Kendi merkezi etrafında her gün biraz daha süratle dönmekten başka bir şey yapmayan insan, atlıkarıncada gözlerini kapayan çocuğun kilometrelerce uzaklara gitmesi hayaline benzer bir ilerleme vehmi içindedir.
Yıldızların ve mezarların önünde, sonsuzluk ve yokluk problemlerinin önünde susan ideolojiler, insana kendisini aşan gayeler teklif edemedikleri için, onun kendisiyle kendi arasına hiçbir üstün prensibin ve hiçbir idealin mesafesini koyamamışlardır. İnsanı hedef olarak kendi kendisini gösterince, onu yerinde saymaya mahkûm ettikleri halde koşmasına çalışmak gibi bir imkânsızlıkla karşılaştıklarının farkına varamamışlardır. Bunun sonu yalnız uçakla madde hâlinde göklere çıkmaktan, fakat manen yerde sürünmekten başka ne olabilirdi?

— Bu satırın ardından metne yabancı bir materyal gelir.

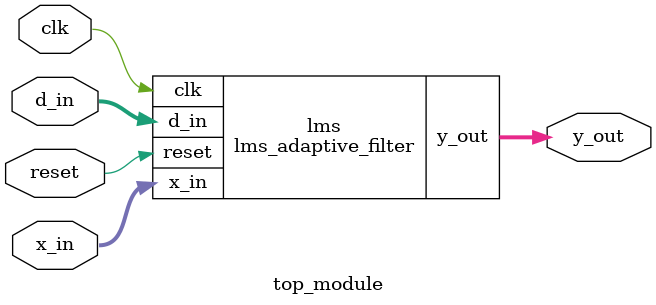
<source format=v>
module fir_filter #(parameter N = 101) (
    input wire clk,
    input wire reset,
    input wire signed [15:0] x_in,
    output reg signed [15:0] y_out
);
    reg signed [15:0] delay_line [0:N-1];  // Input delay line
    integer i;

    always @(posedge clk or posedge reset) begin
        if (reset) begin
            // Reset delay line and output
            for (i = 0; i < N; i = i + 1) begin
                delay_line[i] <= 16'd0;
            end
            y_out <= 16'd0;
        end else begin
            // Shift delay line
            for (i = N-1; i > 0; i = i - 1) begin
                delay_line[i] <= delay_line[i-1];
            end
            delay_line[0] <= x_in;

            // Compute filter output with binary coefficients
            y_out <= 16'd0;
            for (i = 0; i < N; i = i + 1) begin
                if (i % 2 == 0) begin
                    y_out <= y_out + delay_line[i];  // Coefficient is 1
                end else begin
                    y_out <= y_out - delay_line[i];  // Coefficient is -1
                end
            end
        end
    end
endmodule

module lms_adaptive_filter #(parameter N = 101, parameter MU = 16'h0001) (
    input wire clk,
    input wire reset,
    input wire signed [15:0] x_in,
    input wire signed [15:0] d_in,
    output reg signed [15:0] y_out
);
    reg signed [15:0] delay_line [0:N-1];  // Input delay line
    reg signed [15:0] error;
    reg signed [15:0] coeffs [0:N-1];  // Binary coefficients for adaptive filtering
    integer i;

    initial begin
        // Initialize filter coefficients to binary values (1 or -1)
        for (i = 0; i < N; i = i + 1) begin
            if (i % 2 == 0)
                coeffs[i] = 16'd1;
            else
                coeffs[i] = -16'sd1;
        end
    end

    always @(posedge clk or posedge reset) begin
        if (reset) begin
            // Reset delay line and output
            for (i = 0; i < N; i = i + 1) begin
                delay_line[i] <= 16'd0;
            end
            y_out <= 16'd0;
            error <= 16'd0;
        end else begin
            // Shift delay line
            for (i = N-1; i > 0; i = i - 1) begin
                delay_line[i] <= delay_line[i-1];
            end
            delay_line[0] <= x_in;

            // Compute filter output
            y_out <= 16'd0;
            for (i = 0; i < N; i = i + 1) begin
                y_out <= y_out + (coeffs[i] * delay_line[i]);
            end

            // Compute error
            error <= d_in - y_out;

            // Update filter coefficients with binary values
            for (i = 0; i < N; i = i + 1) begin
                if (error * delay_line[i] > 0) begin
                    coeffs[i] <= 16'd1;
                end else begin
                     coeffs[i] = -16'sd1;
                end
            end
        end
    end
endmodule

module top_module (
    input wire clk,
    input wire reset,
    input wire signed [15:0] x_in,
    input wire signed [15:0] d_in,
    output wire signed [15:0] y_out
);
    wire signed [15:0] fir_out;

    // Instantiate FIR filter
    fir_filter fir (
        .clk(clk),
        .reset(reset),
        .x_in(x_in),
        .y_out(fir_out)
    );

    // Instantiate LMS adaptive filter
    lms_adaptive_filter lms (
        .clk(clk),
        .reset(reset),
        .x_in(x_in),
        .d_in(d_in),
        .y_out(y_out)
    );
endmodule



</source>
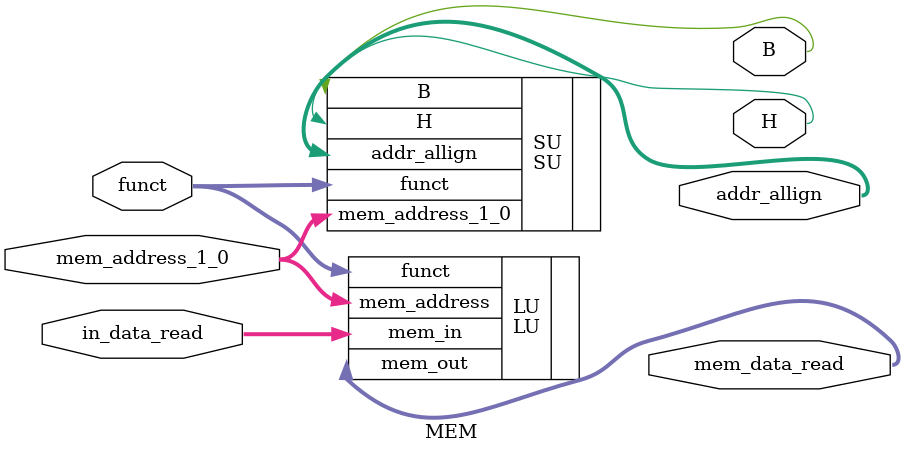
<source format=v>
`timescale 1ns/1ns

module MEM(mem_address_1_0,in_data_read,funct,mem_data_read,addr_allign,B,H);

input [31:0]in_data_read;
input [1:0]mem_address_1_0;
input [2:0]funct;
output [1:0]addr_allign;
output [31:0]mem_data_read;
output B,H;

SU SU(.funct(funct),.mem_address_1_0(mem_address_1_0),.addr_allign(addr_allign),.B(B),.H(H));
LU LU(.funct(funct),.mem_address(mem_address_1_0),.mem_out(mem_data_read),.mem_in(in_data_read));

endmodule

</source>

Ferdiyetçi liberalizm, "ben" ve "biz" arasındaki davada, birincinin müdafaasını yaptıkça, bugünkü sosyal huzursuzluğun temelindeki bencilliğin çatlağını genişletti. Ben kuduzunu azdırdı.
Fertten millete, milletten insana, insandan Allah'a doğru aşmanın merhalelerini idealleştirmeyen ve kendi ölçüsünü yalnız kendisinde (fertte veya külli insan mefhumunda) bulan insanın nasibi bugünkü dünya katastrofundan başka nedir?